Please report how many lines in these records contain the string "Hess", and give nothing besides the number.

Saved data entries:

- Opening Delimiter -

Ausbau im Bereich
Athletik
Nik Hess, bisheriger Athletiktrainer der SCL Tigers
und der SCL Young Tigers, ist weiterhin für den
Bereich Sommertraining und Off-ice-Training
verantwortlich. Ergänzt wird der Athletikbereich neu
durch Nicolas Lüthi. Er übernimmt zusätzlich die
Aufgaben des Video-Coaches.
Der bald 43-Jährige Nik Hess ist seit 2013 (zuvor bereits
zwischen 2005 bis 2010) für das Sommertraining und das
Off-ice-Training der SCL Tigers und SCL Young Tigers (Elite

- Closing Delimiter -

**YOUR RESPONSE:**
2